条件10は、予燃バーナーによってトーピードカー内を予熱した状態で、高炉からの受銑によって銑鉄の溶解を実施したものである。受銑指数は0.13と少なくなった。そして、受銑した溶銑の一部が固化してしまい、溶解指数が-0.18となった。
(実施例2)
本発明の銑鉄溶解装置を用いて9.5時間の昇温を行い、出銑口の地金の除去を行った。昇温前と昇温後の出銑口の観察写真を図3に示す。昇温後において、地金が減少し、出銑口の開口面積が大きくなっていることが確認された。
以上の結果から、本発明によれば、トーピードカー内で固化した銑鉄を安定して溶解することが可能な銑鉄溶解装置、及び、この銑鉄溶解装置を用いた銑鉄の溶解方法を提供可能であることが確認された。
1 トーピードカー
5 銑鉄
10 銑鉄溶解装置
11 保温フード
13 排ガス吸引手段
15 燃焼バーナー
17 昇降手段

Claims (5)

  1. 溶銑を運搬するトーピードカー内で固化した銑鉄を溶解する銑鉄溶解装置であって、
    前記トーピードカーの出銑口の上部に配設される保温フードと、この保温フードに配設された排ガス吸引手段と、前記保温フードの挿入孔を介して前記トーピードカー内に挿入される直噴式の燃焼バーナーと、この燃焼バーナーを昇降する昇降手段と、を有し、
    前記燃焼バーナーのバーナーノズルから酸素含有ガスと燃料を噴射し、燃焼によって生じた火炎を前記銑鉄に衝突させて、前記銑鉄を局所加熱して溶解させる構成とされており、
    前記燃焼バーナーの火炎長さLb(m)、出銑口から銑鉄表面までの距離H(m)、バーナーノズルの挿入深さLd(m)、バーナーノズル径Db(m)とした場合に、
    0.80<(Lb-(H-Ld))/Db<2.00
    を満足するように、酸素含有ガス供給量、燃料供給量、及び、前記バーナーノズルの高さ位置、を調整することを特徴とする銑鉄溶解装置。
  2. 溶銑を運搬するトーピードカー内で固化した銑鉄を溶解する銑鉄の溶解方法であって、
    請求項1に記載の銑鉄溶解装置を用いて、前記燃焼バーナーのバーナーノズルから酸素含有ガスと燃料を噴射し、燃焼によって生じた火炎を前記銑鉄に衝突させて、前記銑鉄の表面を溶融可能な温度まで局所加熱することを特徴とする銑鉄の溶解方法。

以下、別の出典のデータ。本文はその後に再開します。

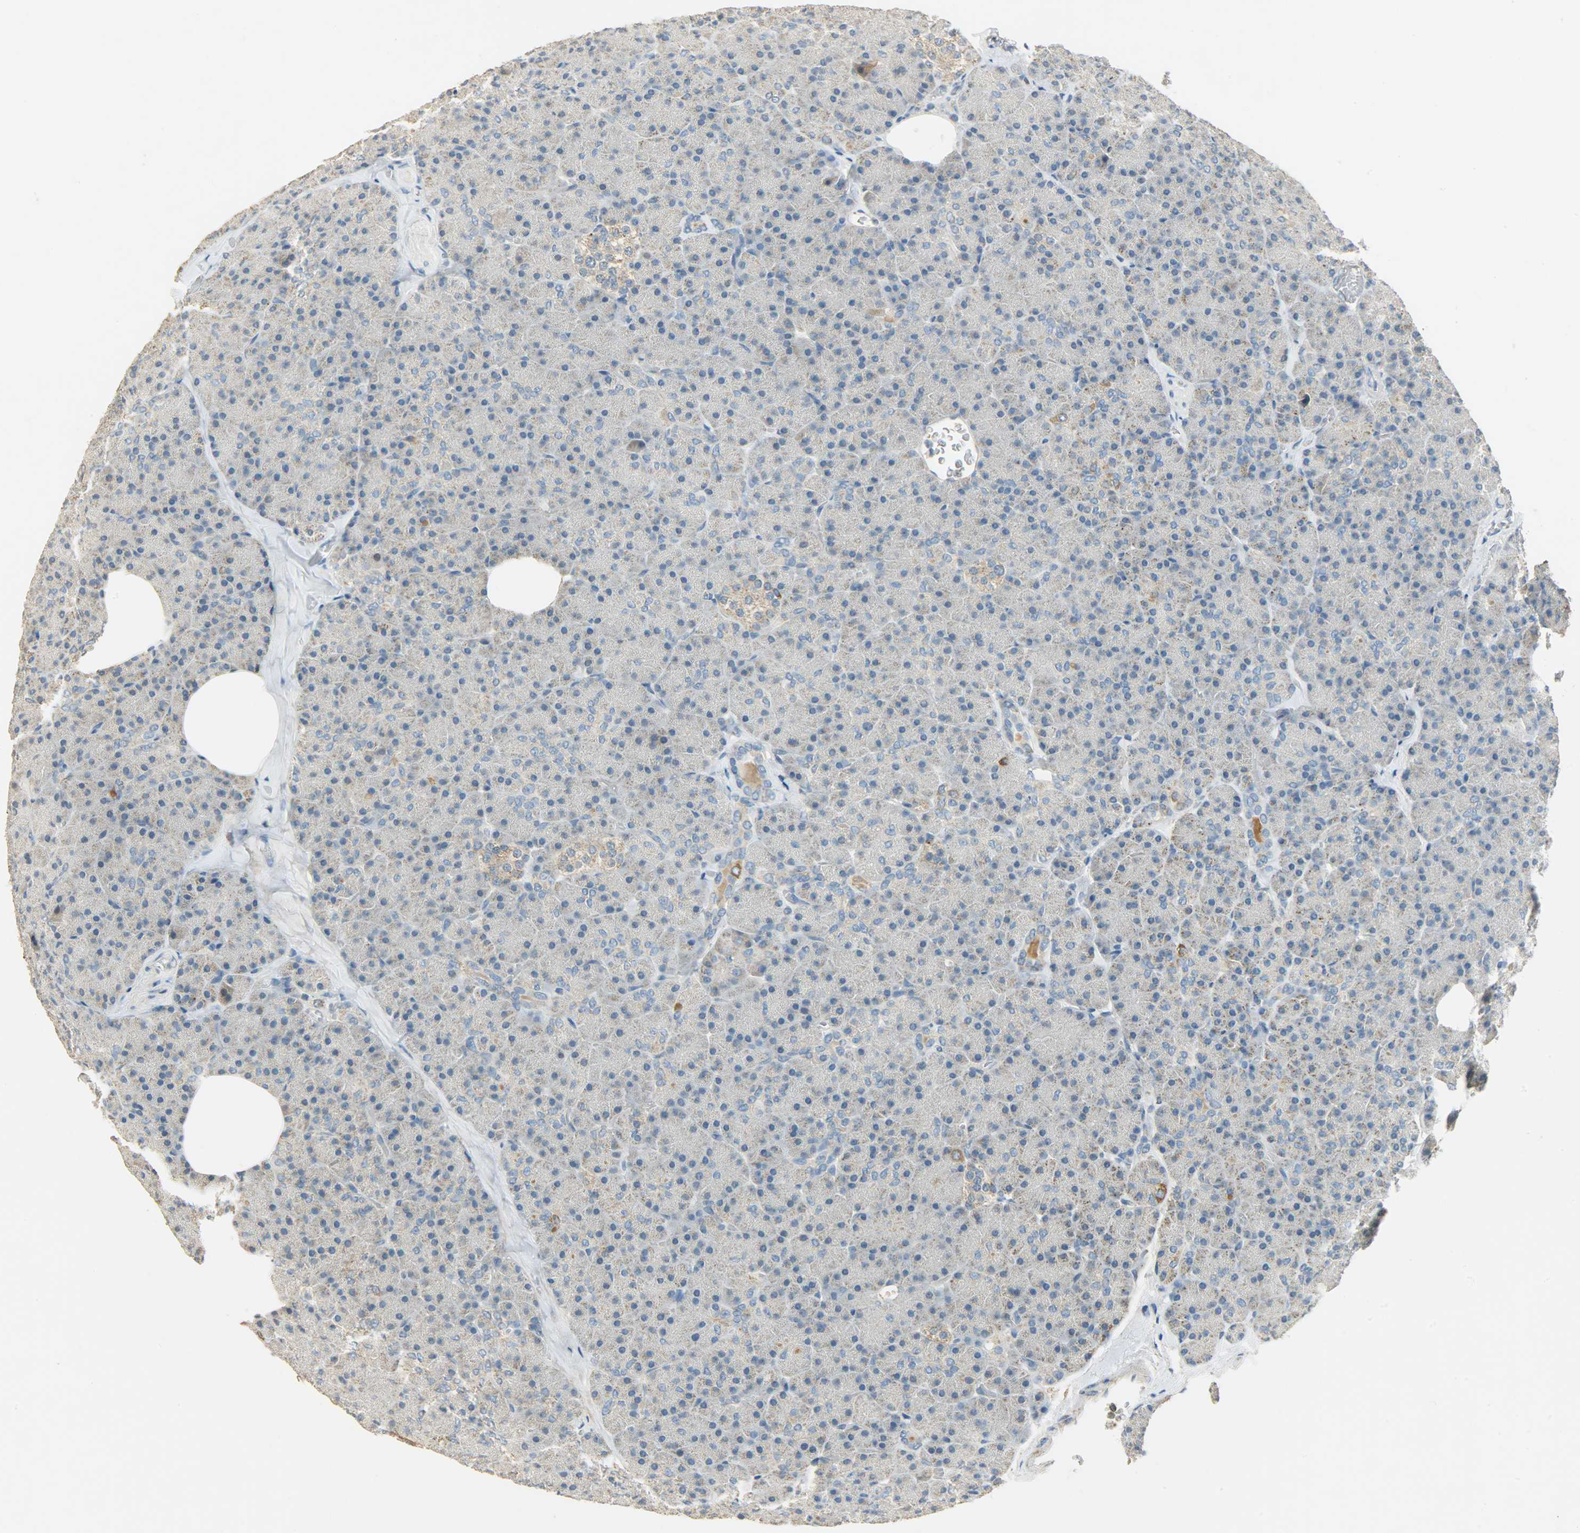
{"staining": {"intensity": "weak", "quantity": ">75%", "location": "cytoplasmic/membranous"}, "tissue": "pancreas", "cell_type": "Exocrine glandular cells", "image_type": "normal", "snomed": [{"axis": "morphology", "description": "Normal tissue, NOS"}, {"axis": "topography", "description": "Pancreas"}], "caption": "Immunohistochemistry of normal human pancreas shows low levels of weak cytoplasmic/membranous staining in about >75% of exocrine glandular cells.", "gene": "HDHD5", "patient": {"sex": "female", "age": 35}}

  3. 前記燃焼バーナーから噴射される酸素含有ガス及び燃料における酸素比を1.3以上1.8以下の範囲内とすることを特徴とする請求項2に記載の銑鉄の溶解方法。
  4. 前記燃焼バーナーによる昇熱により、出銑口に付着した地金を除去することを特徴とする請求項2または請求項3に記載の銑鉄の溶解方法。
  5. 前記燃料として、コークス炉ガス、プロパン又は重油を用いることを特徴とする請求項2から請求項4のいずれか一項に記載の銑鉄の溶解方法。